[Supplied data start]

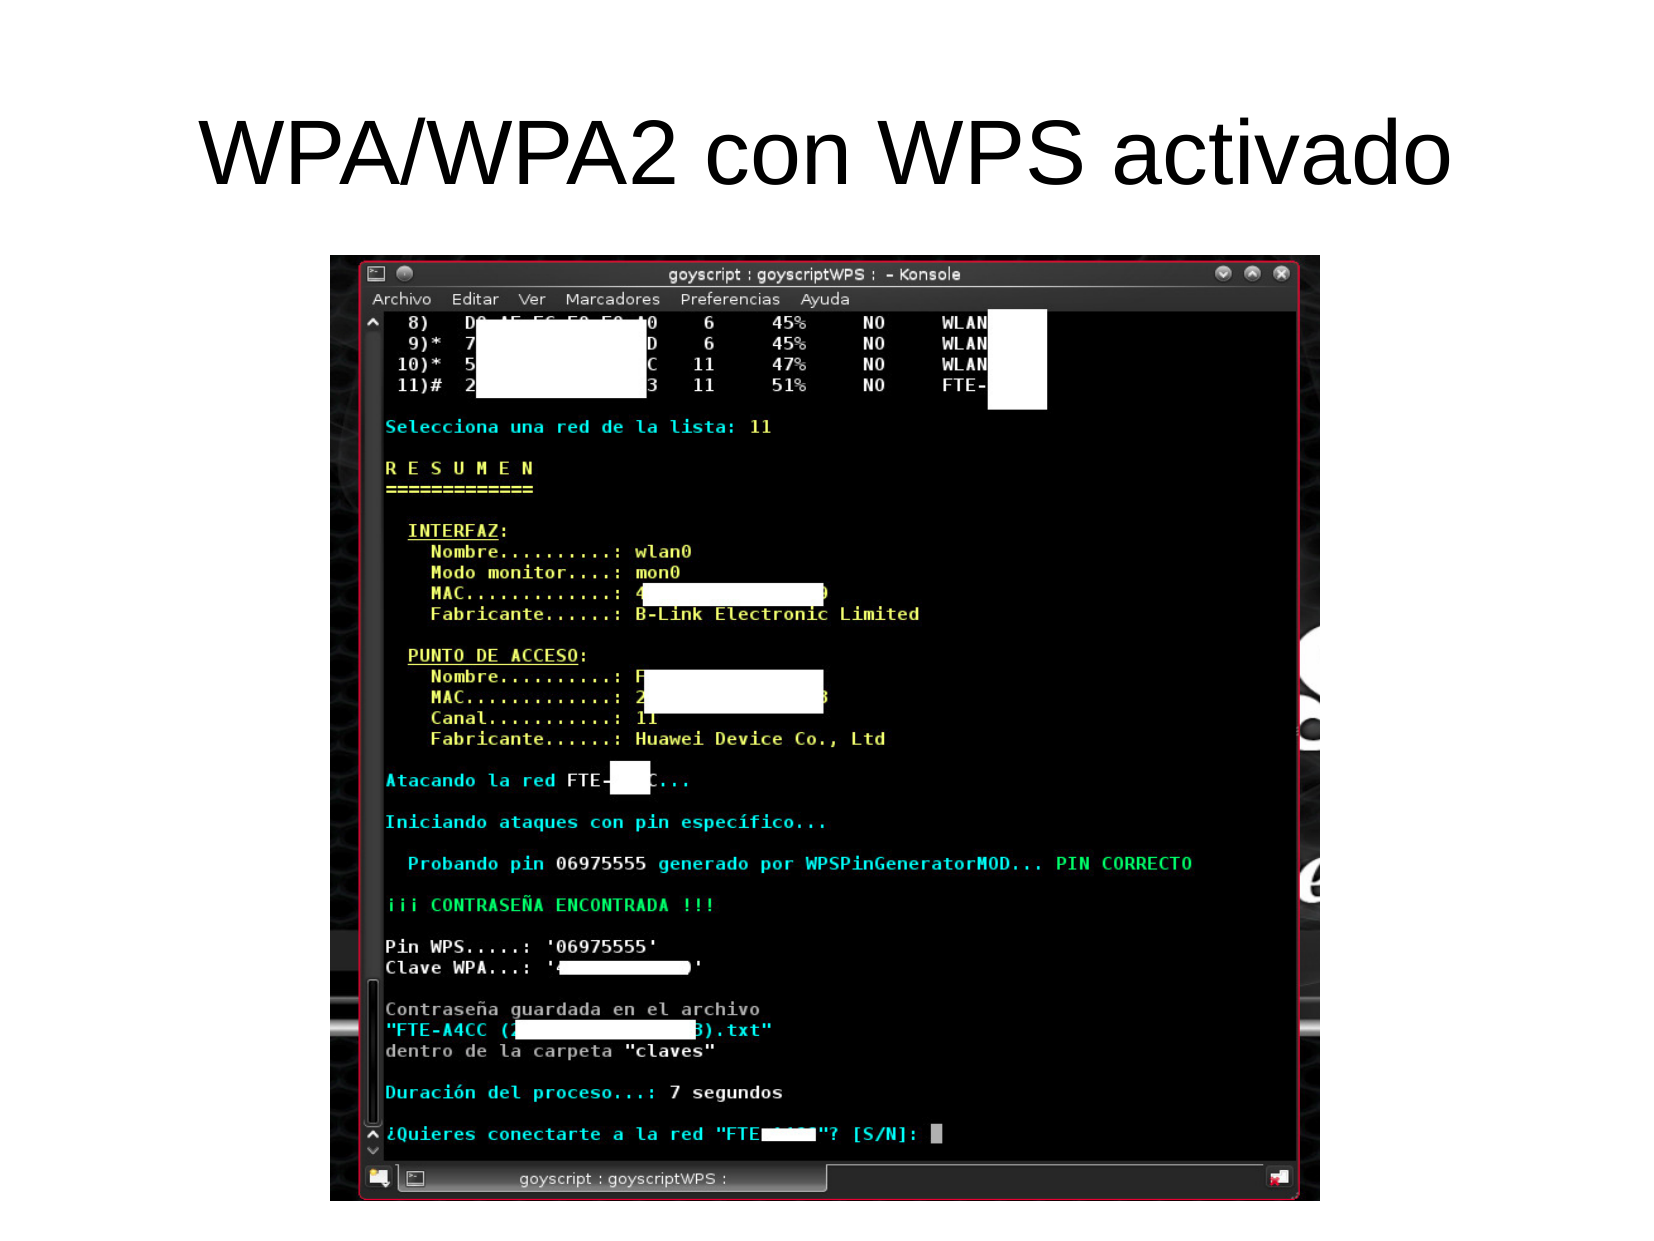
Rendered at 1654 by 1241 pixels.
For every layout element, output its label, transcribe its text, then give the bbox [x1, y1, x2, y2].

[Supplied data end]
[Supplied data start]

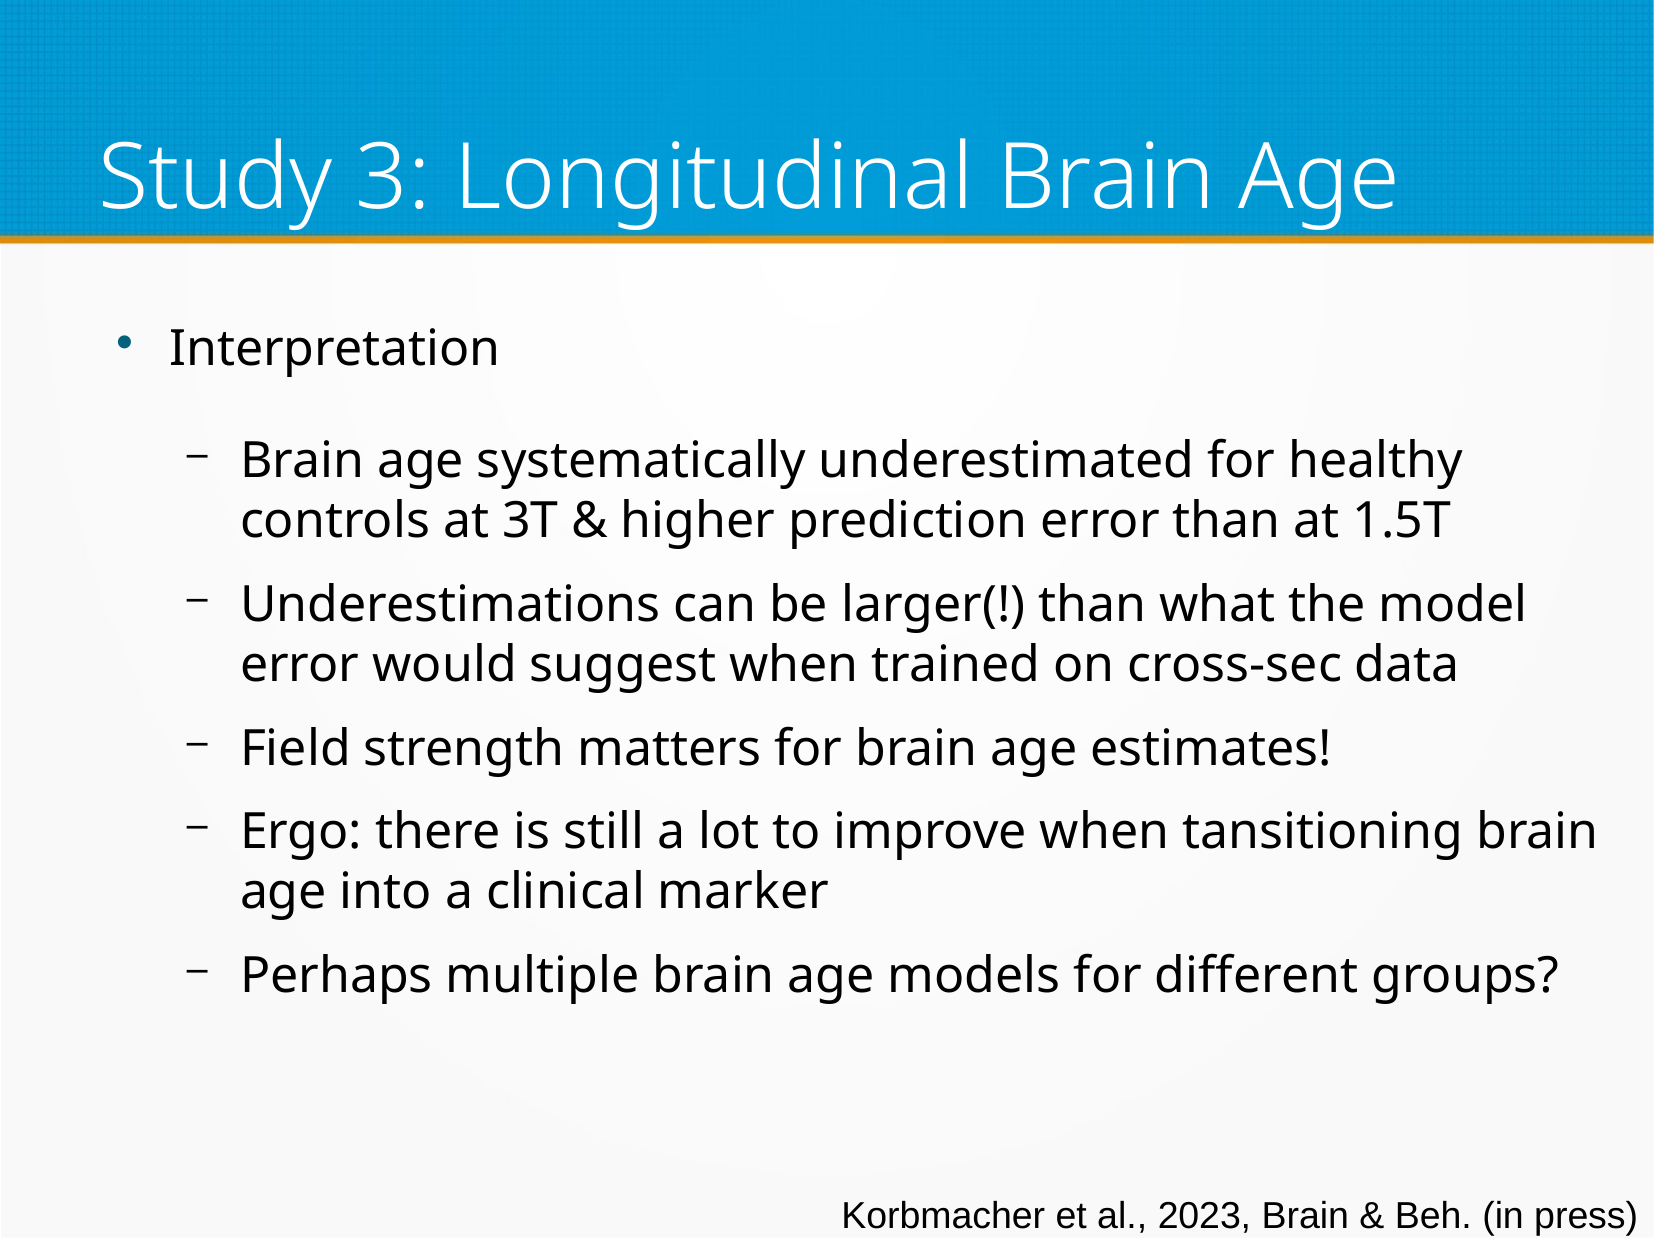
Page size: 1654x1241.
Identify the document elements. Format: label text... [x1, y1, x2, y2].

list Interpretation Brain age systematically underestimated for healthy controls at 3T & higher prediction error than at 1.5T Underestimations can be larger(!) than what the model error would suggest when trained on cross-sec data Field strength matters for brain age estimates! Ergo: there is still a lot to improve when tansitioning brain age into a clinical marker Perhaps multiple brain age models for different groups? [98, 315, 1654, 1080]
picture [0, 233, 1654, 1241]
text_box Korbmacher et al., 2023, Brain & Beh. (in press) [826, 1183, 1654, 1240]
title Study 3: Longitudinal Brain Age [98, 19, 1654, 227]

[Supplied data end]

* _Task goal_:
Repeat the lines of the listing from the line with "Rendered at 1654 by 1241 pixels." to the line with "For every layout", replacing "label" with "category" and leaving everything else unchanged. Give only those lines.

* _Full answer_:
Rendered at 1654 by 1241 pixels.
For every layout element, output its category, transcribe its text, then give the bbox [x1, y1, x2, y2].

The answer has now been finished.